◆ Written task ◆
Report each line of the records that contains the word "부모들이", copying the line in full.

(Dataset entries)
◇ ◇ ◇ ◇ ◇
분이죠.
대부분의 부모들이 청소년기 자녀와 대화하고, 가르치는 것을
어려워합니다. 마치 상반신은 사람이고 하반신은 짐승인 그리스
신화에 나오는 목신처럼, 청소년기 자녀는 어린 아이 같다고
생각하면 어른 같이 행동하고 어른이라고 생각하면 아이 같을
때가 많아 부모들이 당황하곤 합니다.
◇ ◇ ◇ ◇ ◇
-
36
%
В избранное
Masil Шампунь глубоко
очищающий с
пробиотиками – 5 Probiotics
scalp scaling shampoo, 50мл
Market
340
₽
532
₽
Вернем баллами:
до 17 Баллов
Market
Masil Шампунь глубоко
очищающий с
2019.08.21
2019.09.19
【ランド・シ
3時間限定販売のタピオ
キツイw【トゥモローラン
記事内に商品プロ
◇ ◇ ◇ ◇ ◇
◆ Solution to the exercise ◆
대부분의 부모들이 청소년기 자녀와 대화하고, 가르치는 것을
때가 많아 부모들이 당황하곤 합니다.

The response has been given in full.